U.S. prosecutors have filed charges against Hakimullah Mehsud, the leader of the Pakistani Taliban, or TTP, for his involvement in the bombing at Camp Chapman last year that killed seven CIA operatives. Mehsud was charged with conspiracy to kill Americans overseas and conspiracy to use a weapon of mass destruction.
Here's the thing: this makes absolutely no sense whatsoever. For starters, the CIA and the TTP are, in a practical sense, at war with each other. Alleged CIA assets inside Pakistan are routinely executed by the TTP; in response, the CIA has orchestrated a massive bombing campaign by remotely piloted drones -- one of which killed the TTPs original leader, Baitullah Mehsud, months before the Chapman attack.
Here's the other thing: there isn't much evidence the TTP had targeted Americans in Afghanistan before the CIA began bombing their compounds sometime in 2004 (Nek Muhammed, Baitullah Mehsud's predecessor, was killed in a drone strike in Pakistan that year). Granted, many Pakitani Taliban, including Muhammad and the Mehsuds, had claimed allegiance to the cause of Al Qaeda, and had bragged of providing refuge to Taliban fighters returning from Afghanistan... but until very recently they had not directly meddled in a significant way in the war in Afghanistan.
Of course, the U.S. has declared war on anyone who helps al Qaeda. I'm not going to argue that the U.S. should not go after these terrorists, since the world will be a better place with them gone. I'm just puzzled at the indictment of Hakimullah. Ever since Baitullah Mehsud's death at the hands of the CIA -- the Camp Chapman attack was supposedly in retaliation for it -- Hakimullah has narrowly avoided being killed in several drone strikes on housing compounds where he was staying. Considering the role the CIA has already had in trying to kill him, it would make sense that he'd try to strike back.
Which brings us to this criminal charge: conspiracy to kill Americans and using a weapon of mass destruction. The latter charge is fundamentally stupid, the result of the U.S. government defining down the idea of "WMD" so that anything that goes boom is now a weapon of mass destruction, rather than the normal idea of WMD as chemical, biological, or nuclear weapons designed to inflict mass casualties. The former is difficult to square with how warfare works: in essence, the Department of Justice is making it a crime to resist offensive military operations in your own homeland.

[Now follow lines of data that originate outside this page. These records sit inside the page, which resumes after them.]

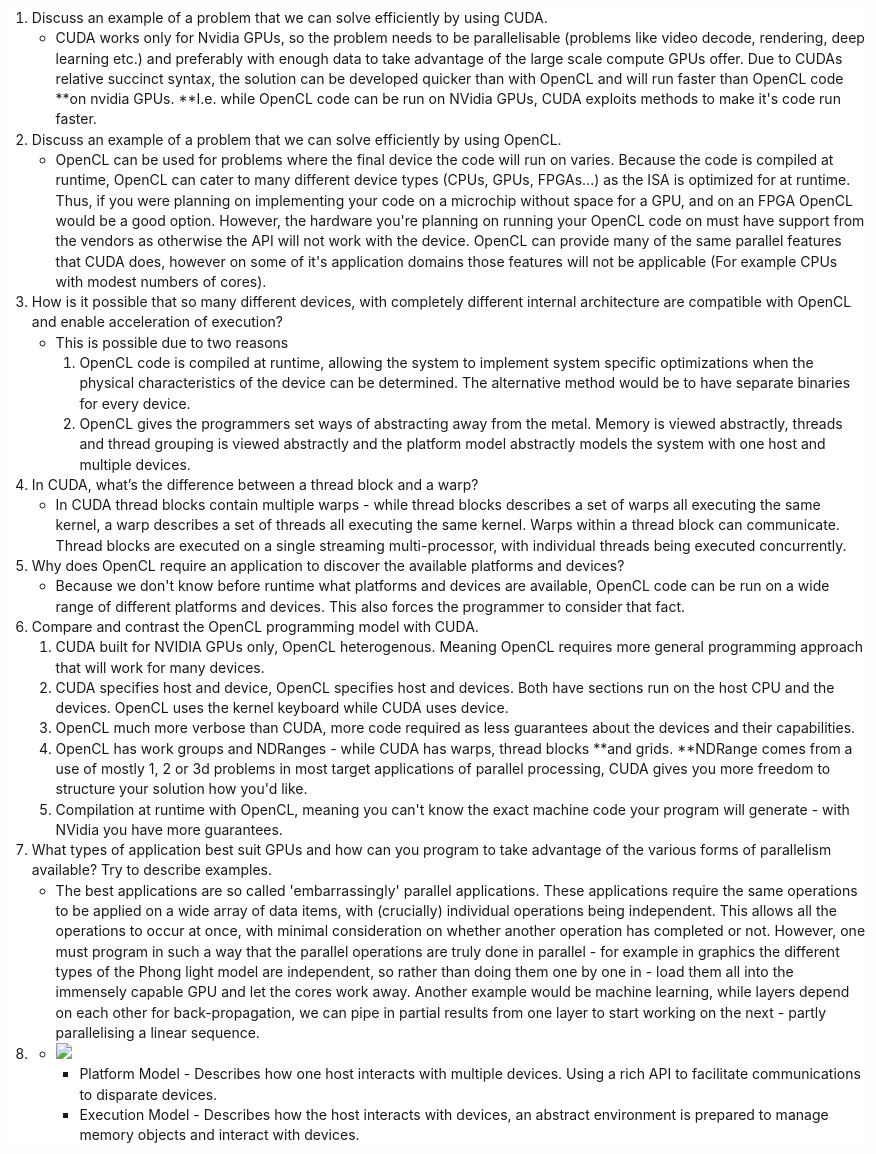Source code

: 1. Discuss an example of a problem that we can solve efficiently by using CUDA.
    - CUDA works only for Nvidia GPUs, so the problem needs to be parallelisable (problems like video decode, rendering, deep learning etc.) and preferably with enough data to take advantage of the large scale compute GPUs offer. Due to CUDAs relative succinct syntax, the solution can be developed quicker than with OpenCL and will run faster than OpenCL code **on nvidia GPUs. **I.e. while OpenCL code can be run on NVidia GPUs, CUDA exploits methods to make it's code run faster.
2. Discuss an example of a problem that we can solve efficiently by using OpenCL.   
    - OpenCL can be used for problems where the final device the code will run on varies. Because the code is compiled at runtime, OpenCL can cater to many different device types (CPUs, GPUs, FPGAs...) as the ISA is optimized for at runtime. Thus, if you were planning on implementing your code on a microchip without space for a GPU, and on an FPGA OpenCL would be a good option. However, the hardware you're planning on running your OpenCL code on must have support from the vendors as otherwise the API will not work with the device. OpenCL can provide many of the same parallel features that CUDA does, however on some of it's application domains those features will not be applicable (For example CPUs with modest numbers of cores).
3. How is it possible that so many different devices, with completely different internal  architecture are compatible with OpenCL and enable acceleration of execution?
    - This is possible due to two reasons
        1. OpenCL code is compiled at runtime, allowing the system to implement system specific optimizations when the physical characteristics of the device can be determined. The alternative method would be to have separate binaries for every device.   
        2. OpenCL gives the programmers set ways of abstracting away from the metal. Memory is viewed abstractly, threads and thread grouping is viewed abstractly and the platform model abstractly models the system with one host and multiple devices. 
4. In CUDA, what’s the difference between a thread block and a warp?
    - In CUDA thread blocks contain multiple warps - while thread blocks describes a set of warps all executing the same kernel, a warp describes a set of threads all executing the same kernel. Warps within a thread block can communicate. Thread blocks are executed on a single streaming multi-processor, with individual threads being executed concurrently. 
5. Why does OpenCL require an application to discover the available platforms and devices?   
    - Because we don't know before runtime what platforms and devices are available, OpenCL code can be run on a wide range of different platforms and devices. This also forces the programmer to consider that fact.
6. Compare and contrast the OpenCL programming model with CUDA.   
    1. CUDA built for NVIDIA GPUs only, OpenCL heterogenous. Meaning OpenCL requires more general programming approach that will work for many devices.
    2. CUDA specifies host and device, OpenCL specifies host and devices. Both have sections run on the host CPU and the devices. OpenCL uses the kernel keyboard while CUDA uses device.
    3. OpenCL much more verbose than CUDA, more code required as less guarantees about the devices and their capabilities.
    4. OpenCL has work groups and NDRanges - while CUDA has warps, thread blocks **and grids. **NDRange comes from a use of mostly 1, 2 or 3d problems in most target applications of parallel processing, CUDA gives you more freedom to structure your solution how you'd like.
    5. Compilation at runtime with OpenCL, meaning you can't know the exact machine code your program will generate - with NVidia you have more guarantees.
7. What types of application best suit GPUs and how can you program to take advantage of the  various forms of parallelism available? Try to describe examples.
    - The best applications are so called 'embarrassingly' parallel applications. These applications require the same operations to be applied on a wide array of data items, with (crucially) individual operations being independent. This allows all the operations to occur at once, with minimal consideration on whether another operation has completed or not. However, one must program in such a way that the parallel operations are truly done in parallel - for example in graphics the different types of the Phong light model are independent, so rather than doing them one by one in - load them all into the immensely capable GPU and let the cores work away. Another example would be machine learning, while layers depend on each other for back-propagation, we can pipe in partial results from one layer to start working on the next - partly parallelising a linear sequence. 
8. 
    - ![](local:///home/mali/remnote/remnote-614c8a3b6997e6001643dfce/files/4ouCT39UXVo_2Bj7qJhThMxfe_vyMST5gsBkVM-nYLDRVEczCQPWTeC682qd3XYi7ev-Yxp_eS8B81hHJxaArA1PcHIuWtWGLg33HbqWjk-UfwxRh92RVUusa5o9yQEf.png) 
        - Platform Model - Describes how one host interacts with multiple devices. Using a rich API to facilitate communications to disparate devices.
        - Execution Model - Describes how the host interacts with devices, an abstract environment is prepared to manage memory objects and interact with devices.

It might seem a semantic distinction, especially given the massive campaign to assassinate Hakimullah, but it's really not. The U.S. has made it a crime to fight in a war -- not to commit specific atrocities, the way one would normally define a crime or a war crime, but to attack spies conducting an assassination campaign in a war. Despite the terrible loss of intelligence agents, that is war. It is violent, and you do not enjoy specific immunities from reprisal if you choose to participate in it. The CIA is an armed actor in the war in Afghanistan, and it is one of the only American agencies actively participating in the war in Pakistan. It is not exempt, in a legal sense, from its targets fighting back.
In a manner of speaking, this also highlights some of the bizarre angles to the idea of the war on terror. The U.S. seemingly can't make up its mind about how it should go after militants. It wants to kill some, capture others, and exclude still more. It wants to reconcile some, but won't say how or under what conditions. It tries to assassinate leaders, killing their families in the process, but then charges them with conspiracy to commit murder when they hit back. The whole thing's a mess, with overlapping initiatives and contradictory objectives.
Then again, I suppose that's a reasonable summary of the War On Terror anyway.